= TASK DATA =
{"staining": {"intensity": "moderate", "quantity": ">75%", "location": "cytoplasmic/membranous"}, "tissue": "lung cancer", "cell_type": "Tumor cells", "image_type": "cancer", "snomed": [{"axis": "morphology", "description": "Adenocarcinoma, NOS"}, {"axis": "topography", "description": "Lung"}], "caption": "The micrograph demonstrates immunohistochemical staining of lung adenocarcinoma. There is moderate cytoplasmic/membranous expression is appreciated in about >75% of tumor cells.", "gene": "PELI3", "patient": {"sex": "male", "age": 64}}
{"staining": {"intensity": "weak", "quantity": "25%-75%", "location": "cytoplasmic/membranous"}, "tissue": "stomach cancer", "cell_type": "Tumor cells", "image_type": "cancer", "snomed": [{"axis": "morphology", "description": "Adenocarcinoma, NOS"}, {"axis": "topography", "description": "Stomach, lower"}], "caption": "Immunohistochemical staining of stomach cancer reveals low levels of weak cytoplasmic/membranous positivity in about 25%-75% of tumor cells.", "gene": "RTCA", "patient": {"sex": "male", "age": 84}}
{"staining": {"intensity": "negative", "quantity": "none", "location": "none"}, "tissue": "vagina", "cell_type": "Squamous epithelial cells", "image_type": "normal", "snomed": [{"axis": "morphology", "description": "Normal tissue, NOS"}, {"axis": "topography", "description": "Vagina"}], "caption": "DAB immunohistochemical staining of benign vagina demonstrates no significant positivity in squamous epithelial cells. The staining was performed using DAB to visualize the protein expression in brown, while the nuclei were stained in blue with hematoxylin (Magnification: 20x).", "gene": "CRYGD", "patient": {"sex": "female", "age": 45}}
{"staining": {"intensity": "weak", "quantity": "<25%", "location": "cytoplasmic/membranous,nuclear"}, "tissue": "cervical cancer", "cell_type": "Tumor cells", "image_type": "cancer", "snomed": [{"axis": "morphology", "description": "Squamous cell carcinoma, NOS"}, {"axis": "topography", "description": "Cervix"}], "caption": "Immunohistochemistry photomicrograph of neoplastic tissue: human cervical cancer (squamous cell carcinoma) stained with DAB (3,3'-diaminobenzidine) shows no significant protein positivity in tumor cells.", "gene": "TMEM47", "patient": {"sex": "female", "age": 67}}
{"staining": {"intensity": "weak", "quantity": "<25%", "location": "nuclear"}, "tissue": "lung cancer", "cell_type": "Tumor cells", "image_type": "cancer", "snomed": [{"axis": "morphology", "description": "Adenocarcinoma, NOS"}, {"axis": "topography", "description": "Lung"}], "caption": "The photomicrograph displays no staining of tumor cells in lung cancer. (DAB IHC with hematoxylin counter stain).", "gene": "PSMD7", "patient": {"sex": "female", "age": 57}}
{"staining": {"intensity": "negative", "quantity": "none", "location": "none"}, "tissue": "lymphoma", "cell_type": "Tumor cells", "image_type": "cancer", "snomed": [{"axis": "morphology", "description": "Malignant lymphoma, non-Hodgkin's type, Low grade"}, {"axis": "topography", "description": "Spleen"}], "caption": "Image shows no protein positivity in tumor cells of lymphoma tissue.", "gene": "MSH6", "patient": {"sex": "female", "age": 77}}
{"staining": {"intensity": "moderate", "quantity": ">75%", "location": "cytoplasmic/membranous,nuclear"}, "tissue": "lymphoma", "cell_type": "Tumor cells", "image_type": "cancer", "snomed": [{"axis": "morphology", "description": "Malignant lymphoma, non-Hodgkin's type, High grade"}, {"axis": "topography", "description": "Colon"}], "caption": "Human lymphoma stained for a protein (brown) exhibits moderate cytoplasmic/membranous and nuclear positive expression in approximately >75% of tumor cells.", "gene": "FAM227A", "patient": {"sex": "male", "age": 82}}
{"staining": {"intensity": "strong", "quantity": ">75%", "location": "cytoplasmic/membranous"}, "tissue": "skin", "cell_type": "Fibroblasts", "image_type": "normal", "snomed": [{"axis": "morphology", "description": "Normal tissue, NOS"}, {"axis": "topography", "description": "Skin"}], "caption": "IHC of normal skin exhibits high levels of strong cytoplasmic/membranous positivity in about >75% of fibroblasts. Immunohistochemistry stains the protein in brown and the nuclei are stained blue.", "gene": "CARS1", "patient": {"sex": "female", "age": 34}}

= EXERCISE BRIEF =
Exactly as given, repeat each line above.

= RESPONSE BELOW =
{"staining": {"intensity": "moderate", "quantity": ">75%", "location": "cytoplasmic/membranous"}, "tissue": "lung cancer", "cell_type": "Tumor cells", "image_type": "cancer", "snomed": [{"axis": "morphology", "description": "Adenocarcinoma, NOS"}, {"axis": "topography", "description": "Lung"}], "caption": "The micrograph demonstrates immunohistochemical staining of lung adenocarcinoma. There is moderate cytoplasmic/membranous expression is appreciated in about >75% of tumor cells.", "gene": "PELI3", "patient": {"sex": "male", "age": 64}}
{"staining": {"intensity": "weak", "quantity": "25%-75%", "location": "cytoplasmic/membranous"}, "tissue": "stomach cancer", "cell_type": "Tumor cells", "image_type": "cancer", "snomed": [{"axis": "morphology", "description": "Adenocarcinoma, NOS"}, {"axis": "topography", "description": "Stomach, lower"}], "caption": "Immunohistochemical staining of stomach cancer reveals low levels of weak cytoplasmic/membranous positivity in about 25%-75% of tumor cells.", "gene": "RTCA", "patient": {"sex": "male", "age": 84}}
{"staining": {"intensity": "negative", "quantity": "none", "location": "none"}, "tissue": "vagina", "cell_type": "Squamous epithelial cells", "image_type": "normal", "snomed": [{"axis": "morphology", "description": "Normal tissue, NOS"}, {"axis": "topography", "description": "Vagina"}], "caption": "DAB immunohistochemical staining of benign vagina demonstrates no significant positivity in squamous epithelial cells. The staining was performed using DAB to visualize the protein expression in brown, while the nuclei were stained in blue with hematoxylin (Magnification: 20x).", "gene": "CRYGD", "patient": {"sex": "female", "age": 45}}
{"staining": {"intensity": "weak", "quantity": "<25%", "location": "cytoplasmic/membranous,nuclear"}, "tissue": "cervical cancer", "cell_type": "Tumor cells", "image_type": "cancer", "snomed": [{"axis": "morphology", "description": "Squamous cell carcinoma, NOS"}, {"axis": "topography", "description": "Cervix"}], "caption": "Immunohistochemistry photomicrograph of neoplastic tissue: human cervical cancer (squamous cell carcinoma) stained with DAB (3,3'-diaminobenzidine) shows no significant protein positivity in tumor cells.", "gene": "TMEM47", "patient": {"sex": "female", "age": 67}}
{"staining": {"intensity": "weak", "quantity": "<25%", "location": "nuclear"}, "tissue": "lung cancer", "cell_type": "Tumor cells", "image_type": "cancer", "snomed": [{"axis": "morphology", "description": "Adenocarcinoma, NOS"}, {"axis": "topography", "description": "Lung"}], "caption": "The photomicrograph displays no staining of tumor cells in lung cancer. (DAB IHC with hematoxylin counter stain).", "gene": "PSMD7", "patient": {"sex": "female", "age": 57}}
{"staining": {"intensity": "negative", "quantity": "none", "location": "none"}, "tissue": "lymphoma", "cell_type": "Tumor cells", "image_type": "cancer", "snomed": [{"axis": "morphology", "description": "Malignant lymphoma, non-Hodgkin's type, Low grade"}, {"axis": "topography", "description": "Spleen"}], "caption": "Image shows no protein positivity in tumor cells of lymphoma tissue.", "gene": "MSH6", "patient": {"sex": "female", "age": 77}}
{"staining": {"intensity": "moderate", "quantity": ">75%", "location": "cytoplasmic/membranous,nuclear"}, "tissue": "lymphoma", "cell_type": "Tumor cells", "image_type": "cancer", "snomed": [{"axis": "morphology", "description": "Malignant lymphoma, non-Hodgkin's type, High grade"}, {"axis": "topography", "description": "Colon"}], "caption": "Human lymphoma stained for a protein (brown) exhibits moderate cytoplasmic/membranous and nuclear positive expression in approximately >75% of tumor cells.", "gene": "FAM227A", "patient": {"sex": "male", "age": 82}}
{"staining": {"intensity": "strong", "quantity": ">75%", "location": "cytoplasmic/membranous"}, "tissue": "skin", "cell_type": "Fibroblasts", "image_type": "normal", "snomed": [{"axis": "morphology", "description": "Normal tissue, NOS"}, {"axis": "topography", "description": "Skin"}], "caption": "IHC of normal skin exhibits high levels of strong cytoplasmic/membranous positivity in about >75% of fibroblasts. Immunohistochemistry stains the protein in brown and the nuclei are stained blue.", "gene": "CARS1", "patient": {"sex": "female", "age": 34}}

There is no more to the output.